TORONTO (Reuters) - New technologies could help boost Canada’s flagging productivity and income growth, but could also widen income inequality as some workers benefit from automation and others are hurt by it, a senior Bank of Canada official said on Tuesday.
In a speech that reiterated the central bank’s concern about protectionism but did not discuss the direction of monetary policy, Senior Deputy Governor Carolyn Wilkins said free trade has given Canadian companies access to much bigger markets and greater incentives to invest.
“Trade is a great driver of productivity, and so the risk of growing protectionism concerns me,” Wilkins said in a speech to the Toronto Region Board of Trade. “Disrupting supply chains and reducing incentives to compete will not create more jobs and incomes in the long run.”
The Bank of Canada has long pointed to uncertainty as a big factor behind sluggish business investment, and last week said protectionism and the unknowns of U.S. economic and trade policy under U.S. President Donald Trump are the biggest risk to Canada’s growth outlook.
Noting that business investment has not been strong, Wilkins said spending has been muted by uncertainty, as well as the cost of red tape and electricity.
“It’s really, from our read, the combination of those costs and uncertainties outside of financing that are holding some businesses back right now and clearly the uncertainty that surrounds the trade policies of the new administration in the U.S. haven’t made that any easier,” Wilkins said in answer to an audience question after the speech.

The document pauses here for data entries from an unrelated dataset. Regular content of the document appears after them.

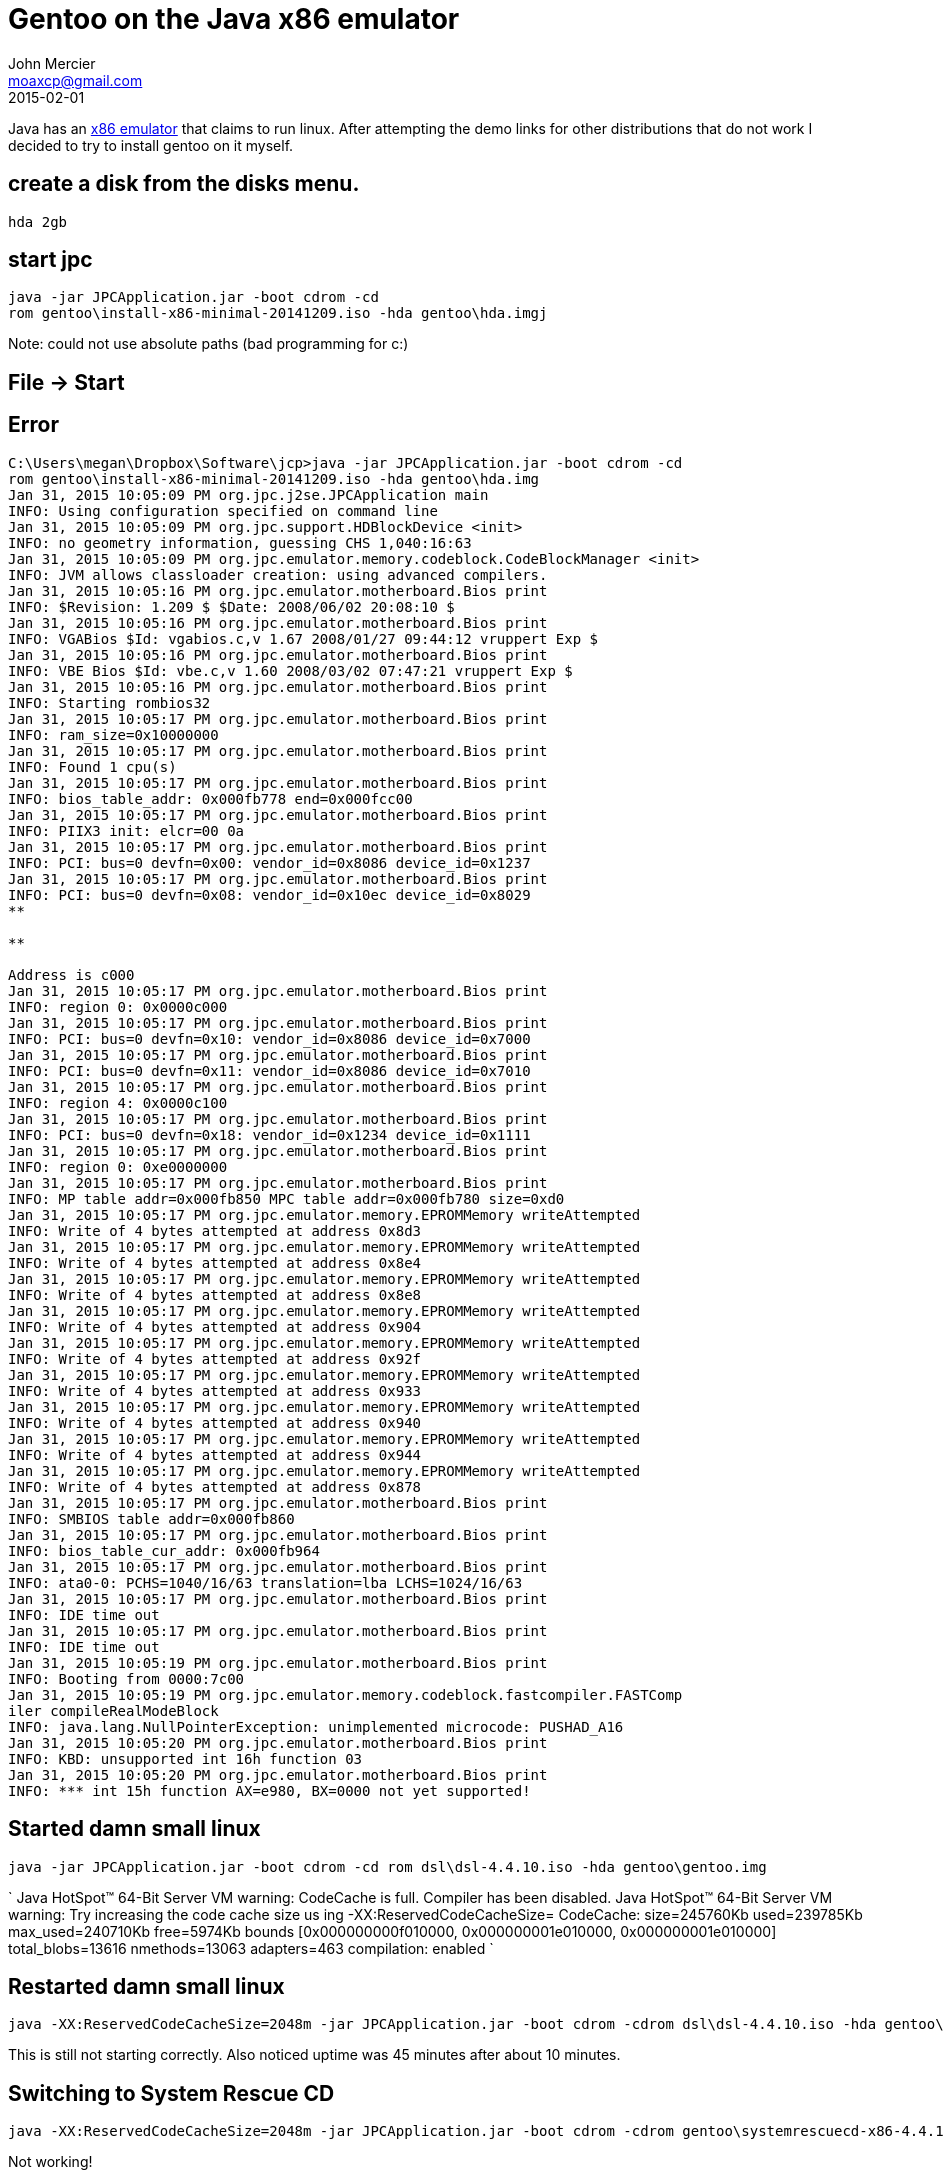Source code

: = Gentoo on the Java x86 emulator
John Mercier <moaxcp@gmail.com>
2015-02-01
:jbake-type: post
:jbake-status: published
Java has an http://jpc.sourceforge.net/download_application.html[x86 emulator] that claims to run linux. After
attempting the demo links for other distributions that do not work I decided to try to install gentoo on it myself.

== create a disk from the disks menu.

----
hda 2gb
----

== start jpc

----
java -jar JPCApplication.jar -boot cdrom -cd
rom gentoo\install-x86-minimal-20141209.iso -hda gentoo\hda.imgj
----

Note: could not use absolute paths (bad programming for c:)

== File -&gt; Start

== Error

----
C:\Users\megan\Dropbox\Software\jcp>java -jar JPCApplication.jar -boot cdrom -cd
rom gentoo\install-x86-minimal-20141209.iso -hda gentoo\hda.img
Jan 31, 2015 10:05:09 PM org.jpc.j2se.JPCApplication main
INFO: Using configuration specified on command line
Jan 31, 2015 10:05:09 PM org.jpc.support.HDBlockDevice <init>
INFO: no geometry information, guessing CHS 1,040:16:63
Jan 31, 2015 10:05:09 PM org.jpc.emulator.memory.codeblock.CodeBlockManager <init>
INFO: JVM allows classloader creation: using advanced compilers.
Jan 31, 2015 10:05:16 PM org.jpc.emulator.motherboard.Bios print
INFO: $Revision: 1.209 $ $Date: 2008/06/02 20:08:10 $
Jan 31, 2015 10:05:16 PM org.jpc.emulator.motherboard.Bios print
INFO: VGABios $Id: vgabios.c,v 1.67 2008/01/27 09:44:12 vruppert Exp $
Jan 31, 2015 10:05:16 PM org.jpc.emulator.motherboard.Bios print
INFO: VBE Bios $Id: vbe.c,v 1.60 2008/03/02 07:47:21 vruppert Exp $
Jan 31, 2015 10:05:16 PM org.jpc.emulator.motherboard.Bios print
INFO: Starting rombios32
Jan 31, 2015 10:05:17 PM org.jpc.emulator.motherboard.Bios print
INFO: ram_size=0x10000000
Jan 31, 2015 10:05:17 PM org.jpc.emulator.motherboard.Bios print
INFO: Found 1 cpu(s)
Jan 31, 2015 10:05:17 PM org.jpc.emulator.motherboard.Bios print
INFO: bios_table_addr: 0x000fb778 end=0x000fcc00
Jan 31, 2015 10:05:17 PM org.jpc.emulator.motherboard.Bios print
INFO: PIIX3 init: elcr=00 0a
Jan 31, 2015 10:05:17 PM org.jpc.emulator.motherboard.Bios print
INFO: PCI: bus=0 devfn=0x00: vendor_id=0x8086 device_id=0x1237
Jan 31, 2015 10:05:17 PM org.jpc.emulator.motherboard.Bios print
INFO: PCI: bus=0 devfn=0x08: vendor_id=0x10ec device_id=0x8029
**

**

Address is c000
Jan 31, 2015 10:05:17 PM org.jpc.emulator.motherboard.Bios print
INFO: region 0: 0x0000c000
Jan 31, 2015 10:05:17 PM org.jpc.emulator.motherboard.Bios print
INFO: PCI: bus=0 devfn=0x10: vendor_id=0x8086 device_id=0x7000
Jan 31, 2015 10:05:17 PM org.jpc.emulator.motherboard.Bios print
INFO: PCI: bus=0 devfn=0x11: vendor_id=0x8086 device_id=0x7010
Jan 31, 2015 10:05:17 PM org.jpc.emulator.motherboard.Bios print
INFO: region 4: 0x0000c100
Jan 31, 2015 10:05:17 PM org.jpc.emulator.motherboard.Bios print
INFO: PCI: bus=0 devfn=0x18: vendor_id=0x1234 device_id=0x1111
Jan 31, 2015 10:05:17 PM org.jpc.emulator.motherboard.Bios print
INFO: region 0: 0xe0000000
Jan 31, 2015 10:05:17 PM org.jpc.emulator.motherboard.Bios print
INFO: MP table addr=0x000fb850 MPC table addr=0x000fb780 size=0xd0
Jan 31, 2015 10:05:17 PM org.jpc.emulator.memory.EPROMMemory writeAttempted
INFO: Write of 4 bytes attempted at address 0x8d3
Jan 31, 2015 10:05:17 PM org.jpc.emulator.memory.EPROMMemory writeAttempted
INFO: Write of 4 bytes attempted at address 0x8e4
Jan 31, 2015 10:05:17 PM org.jpc.emulator.memory.EPROMMemory writeAttempted
INFO: Write of 4 bytes attempted at address 0x8e8
Jan 31, 2015 10:05:17 PM org.jpc.emulator.memory.EPROMMemory writeAttempted
INFO: Write of 4 bytes attempted at address 0x904
Jan 31, 2015 10:05:17 PM org.jpc.emulator.memory.EPROMMemory writeAttempted
INFO: Write of 4 bytes attempted at address 0x92f
Jan 31, 2015 10:05:17 PM org.jpc.emulator.memory.EPROMMemory writeAttempted
INFO: Write of 4 bytes attempted at address 0x933
Jan 31, 2015 10:05:17 PM org.jpc.emulator.memory.EPROMMemory writeAttempted
INFO: Write of 4 bytes attempted at address 0x940
Jan 31, 2015 10:05:17 PM org.jpc.emulator.memory.EPROMMemory writeAttempted
INFO: Write of 4 bytes attempted at address 0x944
Jan 31, 2015 10:05:17 PM org.jpc.emulator.memory.EPROMMemory writeAttempted
INFO: Write of 4 bytes attempted at address 0x878
Jan 31, 2015 10:05:17 PM org.jpc.emulator.motherboard.Bios print
INFO: SMBIOS table addr=0x000fb860
Jan 31, 2015 10:05:17 PM org.jpc.emulator.motherboard.Bios print
INFO: bios_table_cur_addr: 0x000fb964
Jan 31, 2015 10:05:17 PM org.jpc.emulator.motherboard.Bios print
INFO: ata0-0: PCHS=1040/16/63 translation=lba LCHS=1024/16/63
Jan 31, 2015 10:05:17 PM org.jpc.emulator.motherboard.Bios print
INFO: IDE time out
Jan 31, 2015 10:05:17 PM org.jpc.emulator.motherboard.Bios print
INFO: IDE time out
Jan 31, 2015 10:05:19 PM org.jpc.emulator.motherboard.Bios print
INFO: Booting from 0000:7c00
Jan 31, 2015 10:05:19 PM org.jpc.emulator.memory.codeblock.fastcompiler.FASTComp
iler compileRealModeBlock
INFO: java.lang.NullPointerException: unimplemented microcode: PUSHAD_A16
Jan 31, 2015 10:05:20 PM org.jpc.emulator.motherboard.Bios print
INFO: KBD: unsupported int 16h function 03
Jan 31, 2015 10:05:20 PM org.jpc.emulator.motherboard.Bios print
INFO: *** int 15h function AX=e980, BX=0000 not yet supported!

----

== Started damn small linux

----
java -jar JPCApplication.jar -boot cdrom -cd rom dsl\dsl-4.4.10.iso -hda gentoo\gentoo.img
----

`
Java HotSpot(TM) 64-Bit Server VM warning: CodeCache is full. Compiler has been
disabled.
Java HotSpot(TM) 64-Bit Server VM warning: Try increasing the code cache size us
ing -XX:ReservedCodeCacheSize=
CodeCache: size=245760Kb used=239785Kb max_used=240710Kb free=5974Kb
 bounds [0x000000000f010000, 0x000000001e010000, 0x000000001e010000]
 total_blobs=13616 nmethods=13063 adapters=463
 compilation: enabled
`

== Restarted damn small linux

----
java -XX:ReservedCodeCacheSize=2048m -jar JPCApplication.jar -boot cdrom -cdrom dsl\dsl-4.4.10.iso -hda gentoo\gentoo.img
----

This is still not starting correctly. Also noticed uptime was 45 minutes after about 10 minutes.

== Switching to System Rescue CD

----
java -XX:ReservedCodeCacheSize=2048m -jar JPCApplication.jar -boot cdrom -cdrom gentoo\systemrescuecd-x86-4.4.1.iso -hda gentoo\gentoo.img
----

Not working!

== Damn Small Linux in text mode (dsl 2)

Works in run level 2!

After looking into the ethernet setup I found that an internal network can be setup with the -net argument but it only
 works between two vms on the same computer. It doesn't actually connect to the internet through the host system.

Since this emulator cannot connect to the internet. I have to rethink the usefulness of jpc. If it is not possible to
setup a network how can it be used for any form of processing? It either needs to have networking or access to files on
the host system. It needs I/O to the host system other than the keyboard, mouse, and monitor. It may be possible to
forward everything from the EthernetHubServer to the host system network card somehow in java but I'm not sure how.

This was a fun experiment but JPC is only useful for playing dos games.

Still, Canada is well-positioned to benefit from innovation, Wilkins said, but must manage the transition to avoid a hollowing out of the middle class.
“Worsening income inequality can lead to weaker macroeconomic outcomes and financial instability,” Wilkins said.

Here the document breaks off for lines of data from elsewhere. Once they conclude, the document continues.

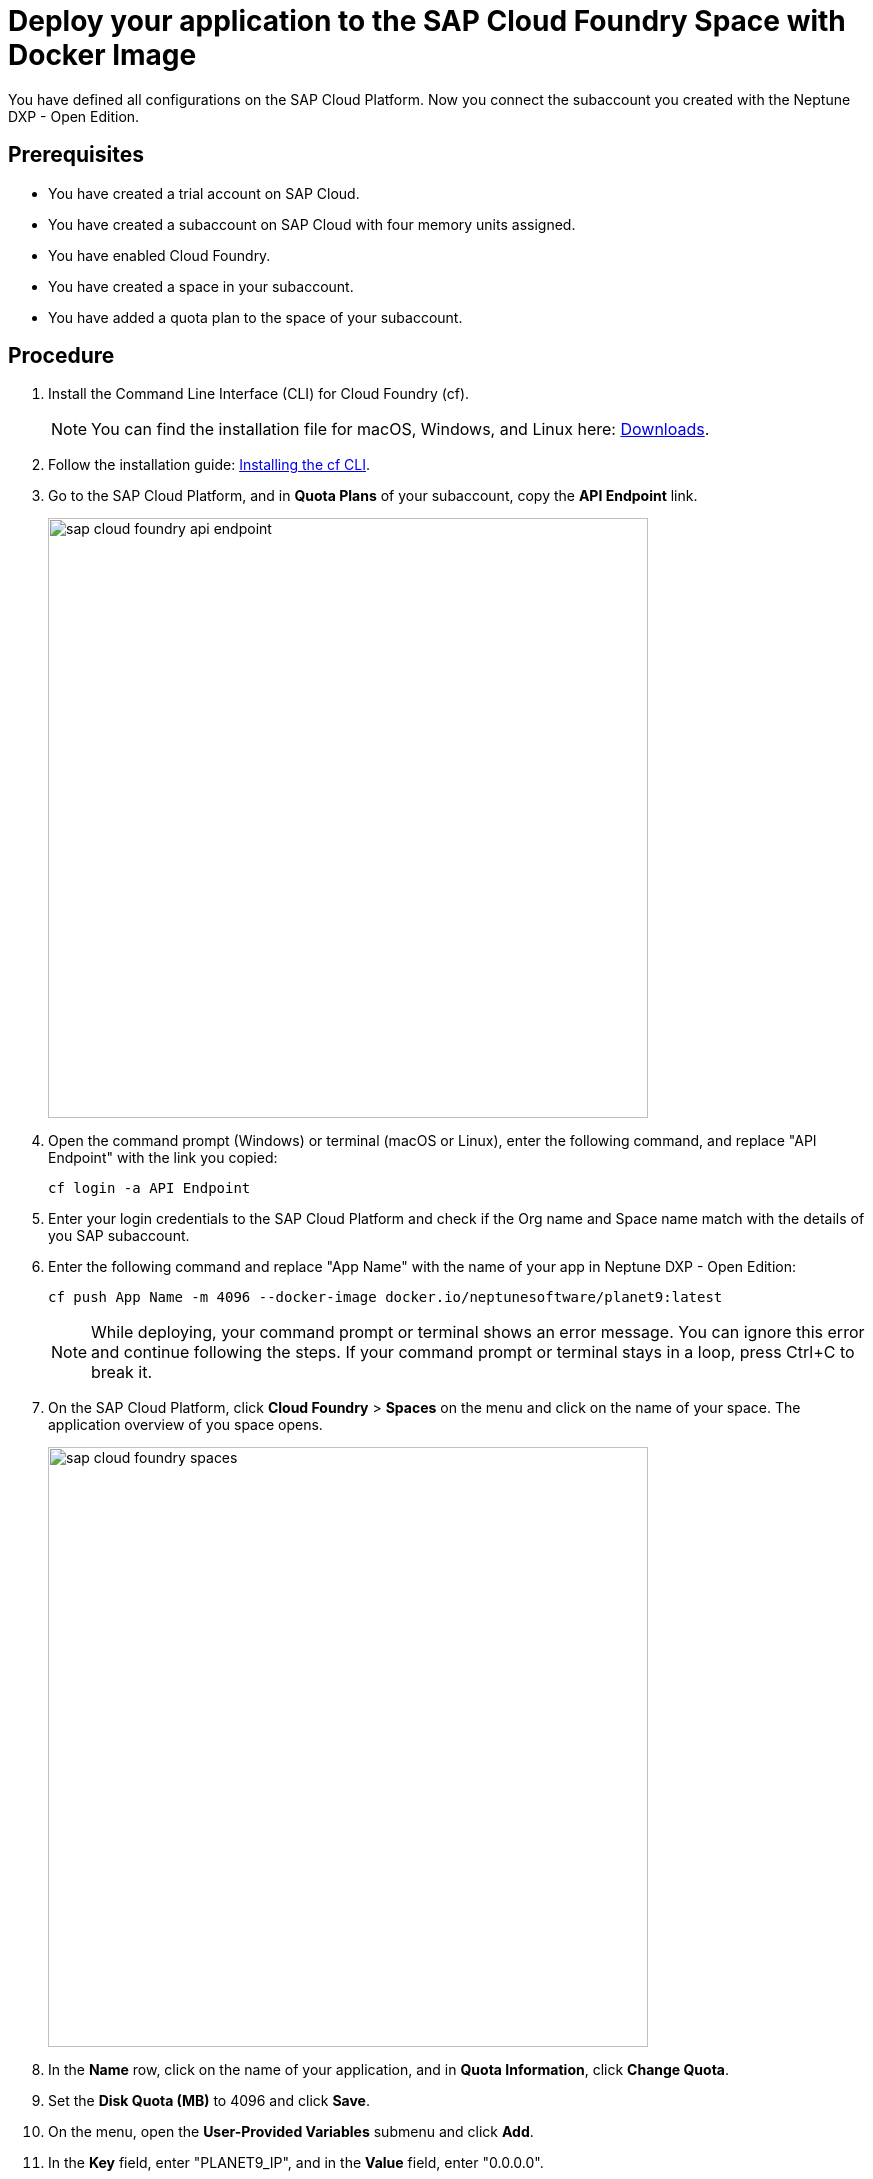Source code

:= Deploy your application to the SAP Cloud Foundry Space with Docker Image

You have defined all configurations on the SAP Cloud Platform. Now you connect the subaccount you created with the Neptune DXP - Open Edition.

== Prerequisites
* You have created a trial account on SAP Cloud.
* You have created a subaccount on SAP Cloud with four memory units assigned.
* You have enabled Cloud Foundry.
* You have created a space in your subaccount.
* You have added a quota plan to the space of your subaccount.

== Procedure
. Install the Command Line Interface (CLI) for Cloud Foundry (cf).
+
NOTE: You can find the installation file for macOS, Windows, and Linux here: https://github.com/cloudfoundry/cli#downloads[Downloads].
. Follow the installation guide: https://docs.cloudfoundry.org/cf-cli/install-go-cli.html[Installing the cf CLI].
//Helle@Neptune: New version available since December 2020. Can version v7 and v6 be used?
. Go to the SAP Cloud Platform, and in *Quota Plans* of your subaccount, copy the *API Endpoint* link.
+
image::sap-cloud-foundry-api-endpoint.png[width=600]
. Open the command prompt (Windows) or terminal (macOS or Linux), enter the following command, and replace "API Endpoint" with the link you copied:
+
----
cf login -a API Endpoint
----

. Enter your login credentials to the SAP Cloud Platform and check if the Org name and Space name match with the details of you SAP subaccount.
. Enter the following command and replace "App Name" with the name of your app in Neptune DXP - Open Edition:
//Helle@Neptune: documentation says: "cf push <any app name>  -m 4096M --docker-image ...", does "any app name" refer to an app already built in Open Edition by the user?
+
----
cf push App Name -m 4096 --docker-image docker.io/neptunesoftware/planet9:latest
----
+
NOTE: While deploying, your command prompt or terminal shows an error message. You can ignore this error and continue following the steps. If your command prompt or terminal stays in a loop, press Ctrl+C to break it.
//Helle@Neptune: has this been solved?
. On the SAP Cloud Platform, click *Cloud Foundry* > *Spaces* on the menu and click on the name of your space. The application overview of you space opens.

+
image::sap-cloud-foundry-spaces.png[width=600]
. In the *Name* row, click on the name of your application, and in *Quota Information*, click *Change Quota*.
. Set the *Disk Quota (MB)* to 4096 and click *Save*.
. On the menu, open the *User-Provided Variables* submenu and click *Add*.
. In the *Key* field, enter "PLANET9_IP", and in the *Value* field, enter "0.0.0.0".
//Helle@Neptune: Needs to be updated according to name changes?
. Click *Save*.
+
If this does not work, enter the following in your command prompt or terminal:
+
----
cf set-env
APP_NAME ENV_VAR_NAME ENV_VAR_VALUE
----
//Helle@Neptune: Do you execute the commands separately?
. On the menu, click *Overview*, and on the *Overview* page, click the *Restart* (or *Start*) button. After a few minutes, the indicator above the *Restart* button switches from "Starting" to "Started".
. In *Application Routes*, click on the link. You are forwarded to the login page of Neptune DXP - Open Edition.
. Log in with the *Username* "admin" and the *Password* "admin".

== Result
* You have set up the SAP Cloud subaccount and connected to Neptune DXP - Open Edition.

She said shifts in income distribution can also alter the channels through which monetary policy actions affect the economy, since interest rates affect people differently.
Wilkins said those with higher incomes tend to be sensitive to the impact of interest rates on asset prices, while those with lower incomes are likely more sensitive to the impact of rates on incomes and debt-service costs.
Canada can create “inclusive prosperity” if it embraces new technologies while managing negative side effects like job loss. While education and training will be key to success, governments can use tools such as taxation and transfers to avoid income polarization, Wilkins said.